Epi-NAF: Enhancing Neural Attenuation Fields for Limited-Angle CT with Epipolar Consistency Conditions

TL;DR

A novel loss term based on consistency conditions between corresponding epipolar lines in X-ray projection images, aimed at regularizing neural attenuation field optimization, results in both qualitative and quantitative improvements in reconstruction compared to baseline methods.

Abstract

Neural field methods, initially successful in the inverse rendering domain, have recently been extended to CT reconstruction, marking a paradigm shift from traditional techniques. While these approaches deliver state-of-the-art results in sparse-view CT reconstruction, they struggle in limited-angle settings, where input projections are captured over a restricted angle range. We present a novel loss term based on consistency conditions between corresponding epipolar lines in X-ray projection images, aimed at regularizing neural attenuation field optimization. By enforcing these consistency conditions, our approach, Epi-NAF, propagates supervision from input views within the limited-angle range to predicted projections over the full cone-beam CT range.
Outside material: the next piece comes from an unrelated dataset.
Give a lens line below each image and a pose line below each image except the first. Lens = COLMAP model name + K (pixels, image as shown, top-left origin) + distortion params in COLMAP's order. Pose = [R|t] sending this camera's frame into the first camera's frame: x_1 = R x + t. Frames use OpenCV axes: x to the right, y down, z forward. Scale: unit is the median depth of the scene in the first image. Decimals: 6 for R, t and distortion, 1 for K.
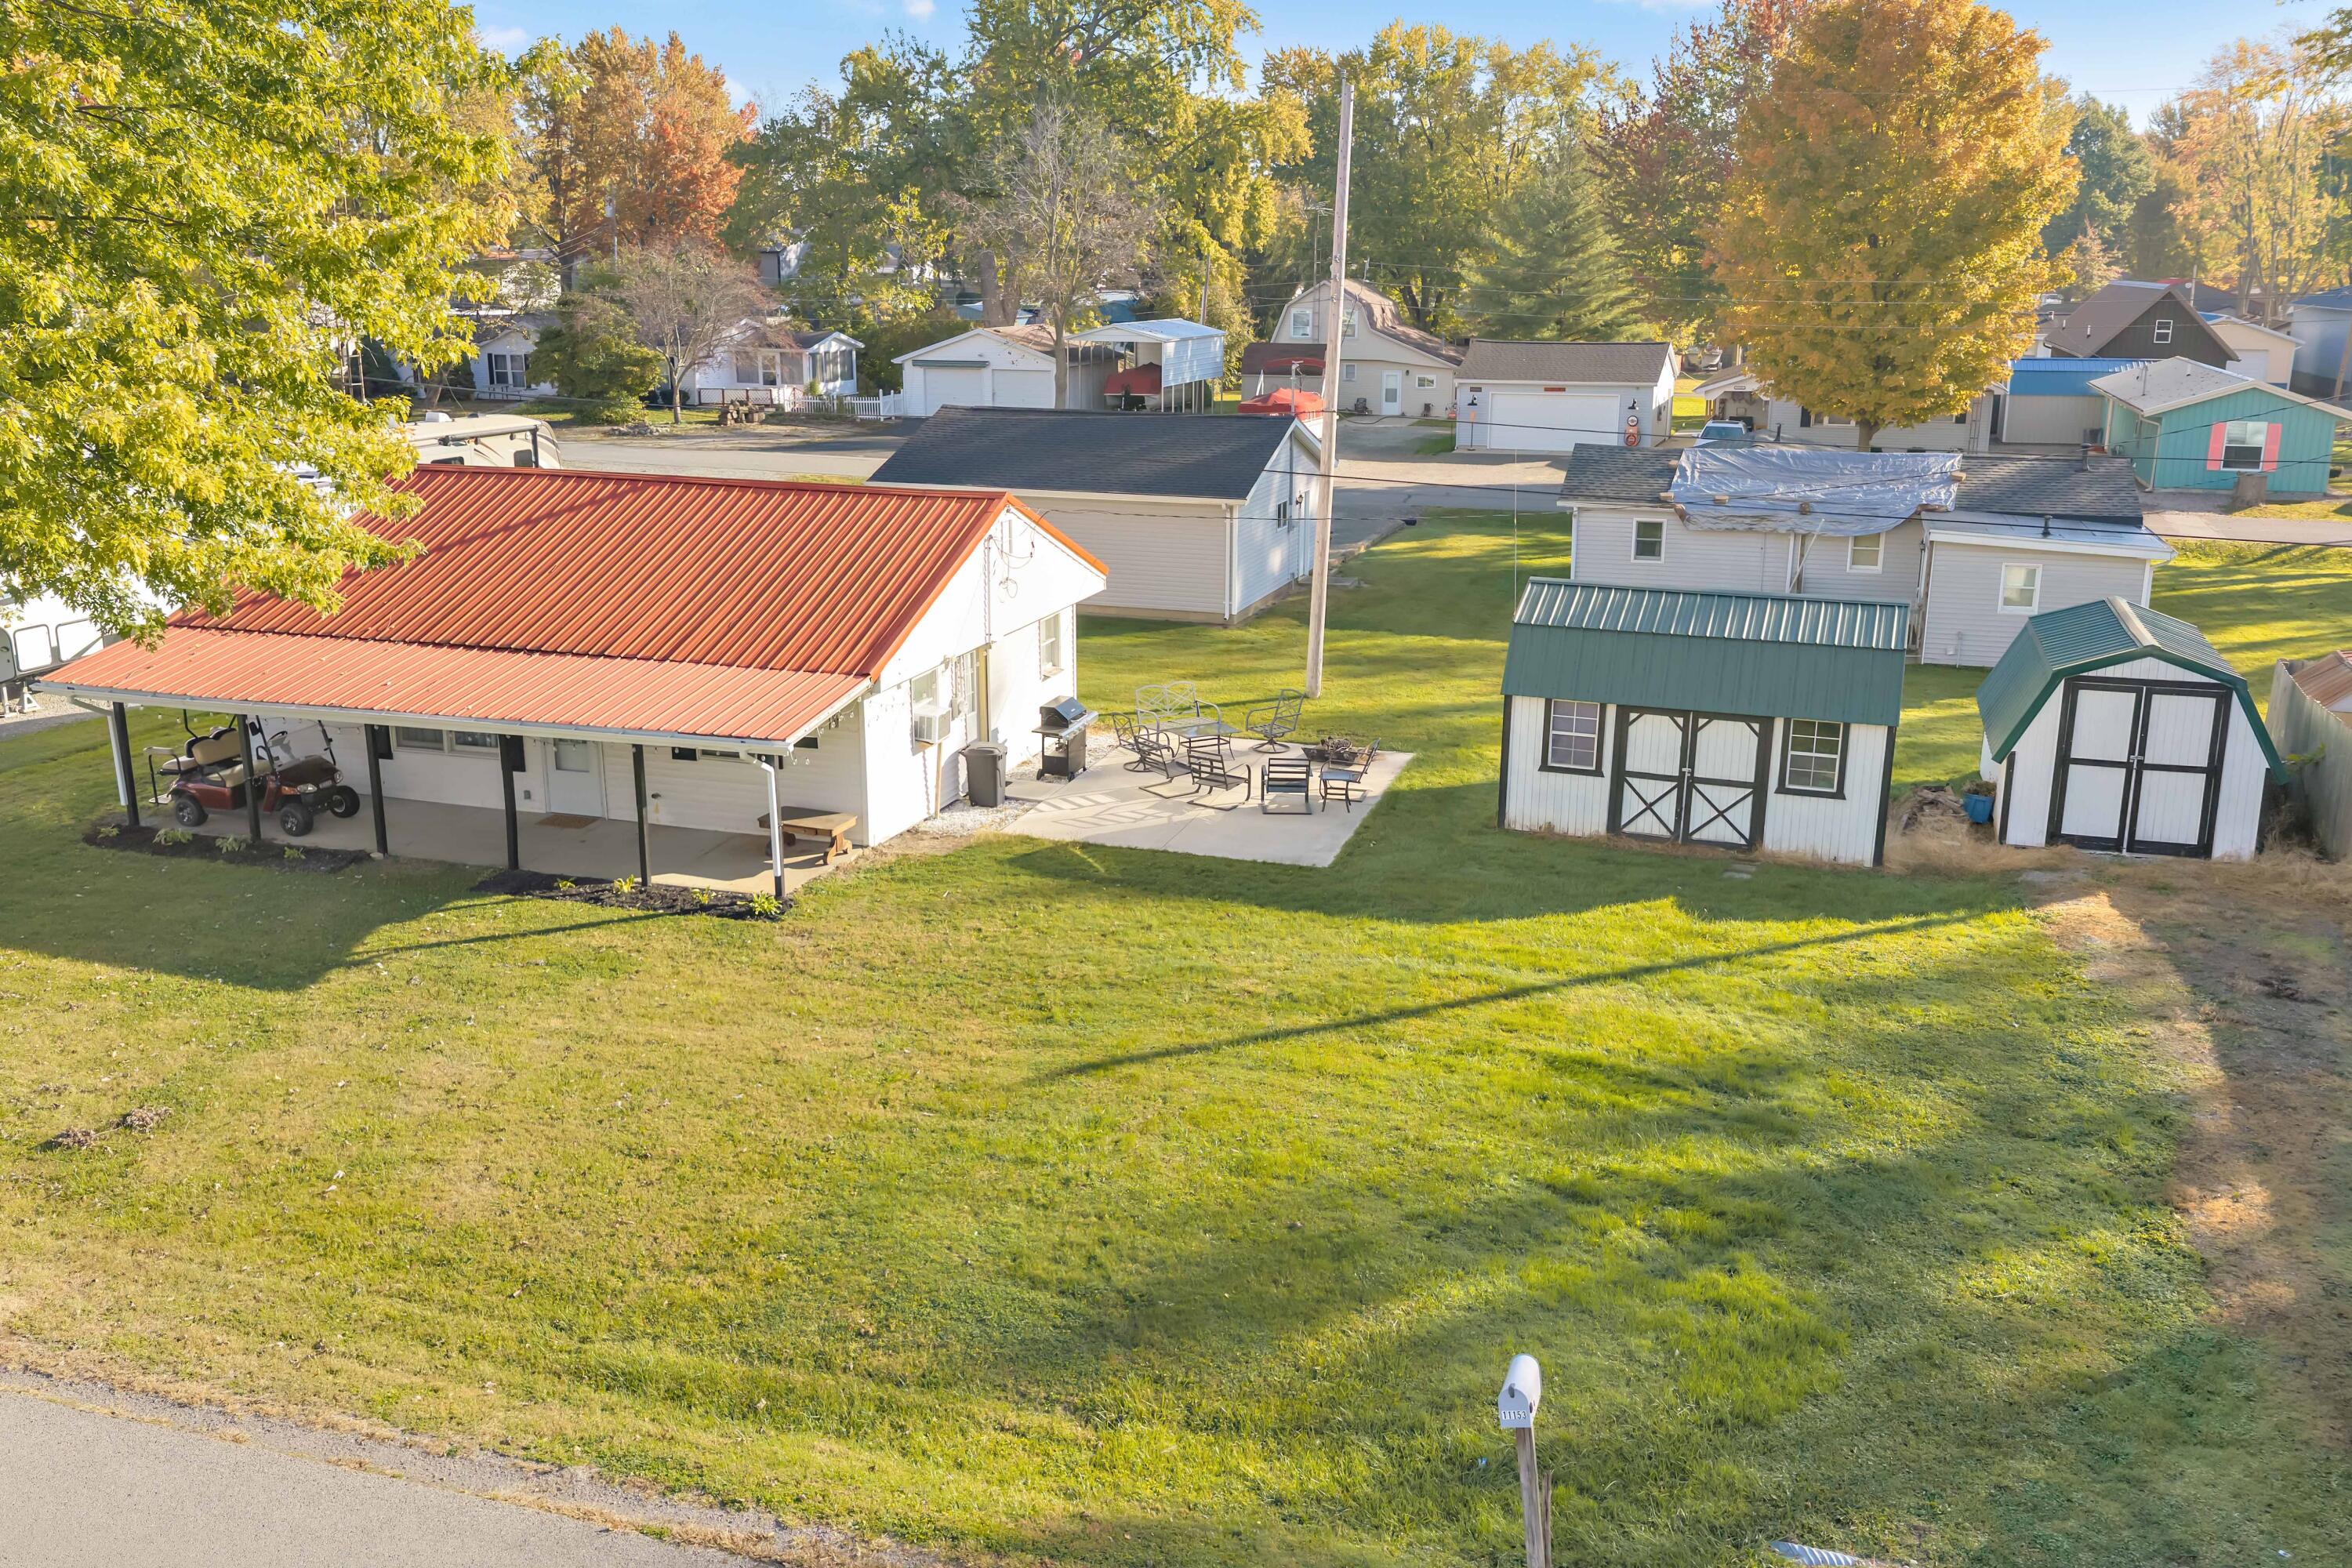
lens RADIAL K [[1991.9, 0, 1169.6], [0, 1991.9, 783.6], [0, 0, 1]] dist [0.016467, -0.024468]
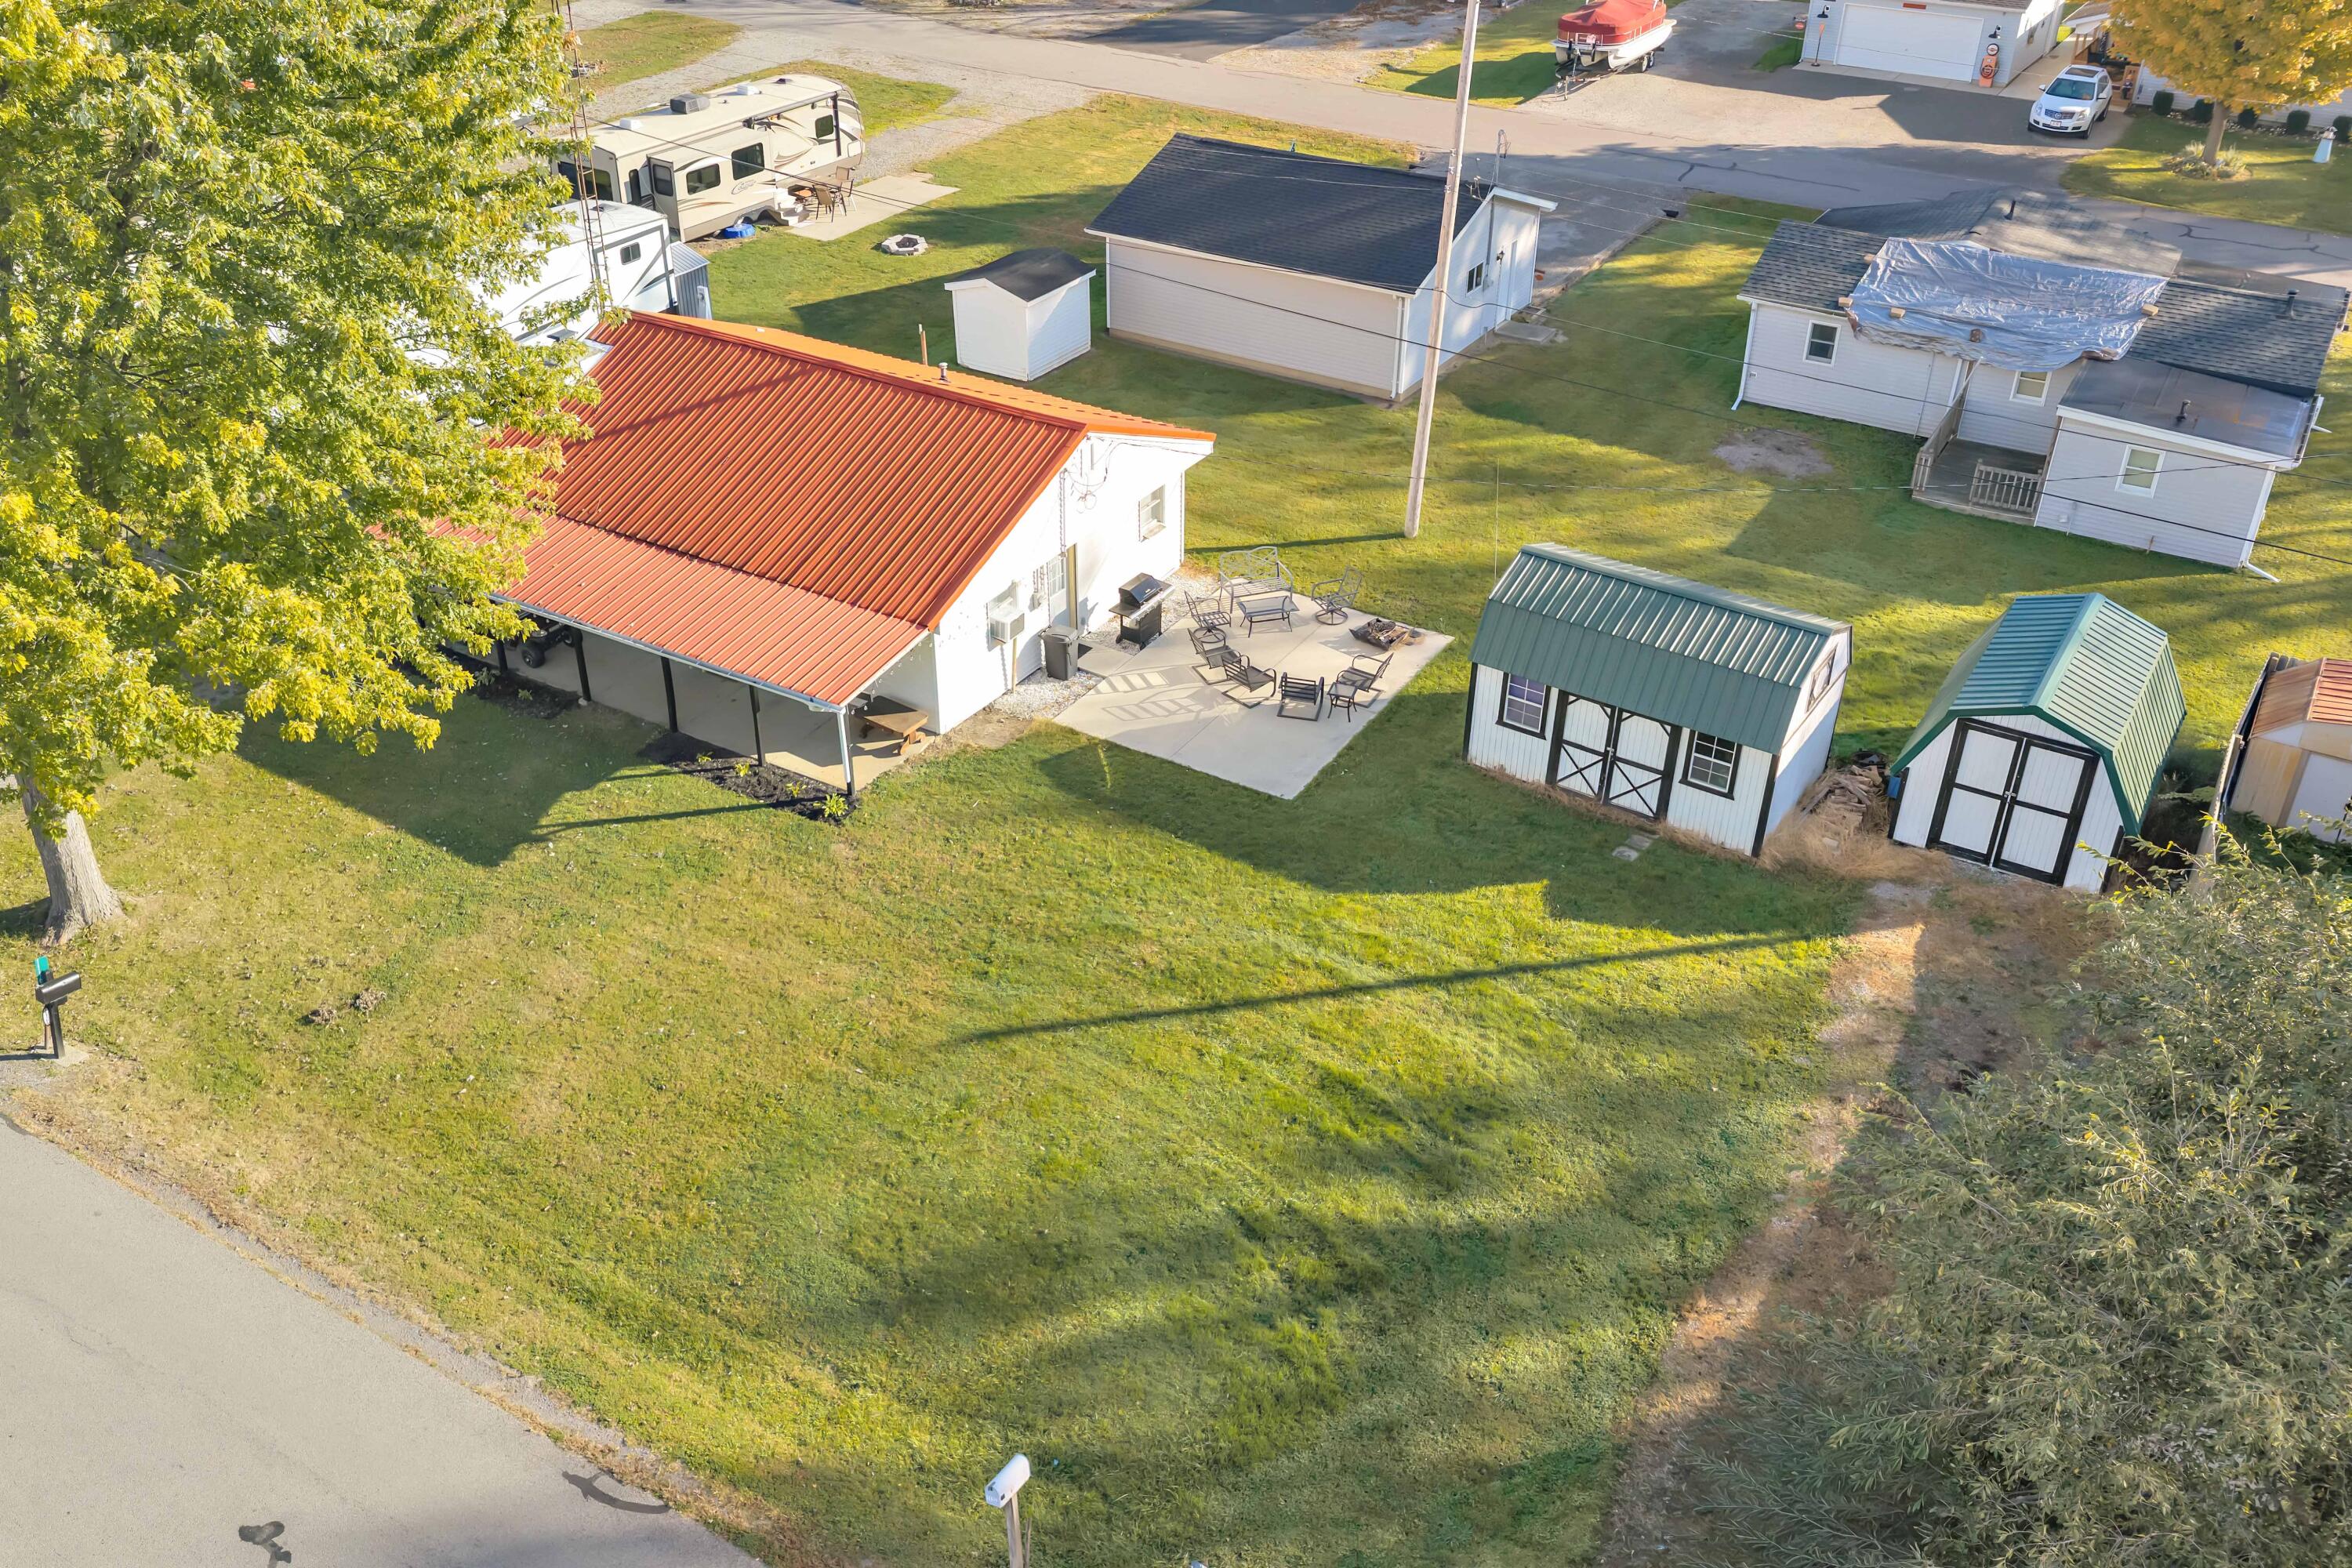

This loss results in both qualitative and quantitative improvements in reconstruction compared to baseline methods.

Figures (3)

• Figure 1: Epipolar consistency in X-ray imaging.$P_0$ and $P_1$ are two X-ray projection images, where $\boldsymbol{c}_0$ and $\boldsymbol{c}_1$ are the corresponding X-ray source locations. We consider the cosine-weighted projection images, $\Tilde{P_0}$ and $\Tilde{P_1}$, obtained by multiplying the intensity value of each pixel by $cos(\beta)$, where $\beta$ is the angle between the pixel, the source location and the image origin $O$. The source locations, along with a point in the body $p$ define an epipolar plane, which intersects the projection images at $l_0$, $l_1$. The two corresponding epipolar lines are defined by the angle $\alpha$ and the distance to the origin $t$.
• Figure 2: Epi-NAF Method Overview. On the left part of the figure, we mark the limited-angle region of the provided projections in green, and the unseen projections region in red. Epi-NAF comprises two loss terms: (1) $\mathcal{L}_{\text{recon}}$, based on the $L_2$ difference between the predicted and ground-truth intensity values (green pixels), and (2) our novel $\mathcal{L}_{\text{ECC}}$, which enforces consistency in the derivatives in the $t$ direction of line integrals along corresponding epipolar lines (blue pixels). Crucially, projection $(iii)$ receives direct supervision from the input, which is propagated to projections $(i)$ and $(ii)$ via the ECC loss. This propagation of supervision from limited input angles to unseen projections enhances the overall reconstruction quality.
• Figure 3: Qualitative comparison between our method (bottom row) and the vanilla NAF (middle row) in the 90° angle setting, alongside ground-truth slices of abdomen and chest CT scans (top row). We recommend the reader to zoom in electronically for a clearer view of the details.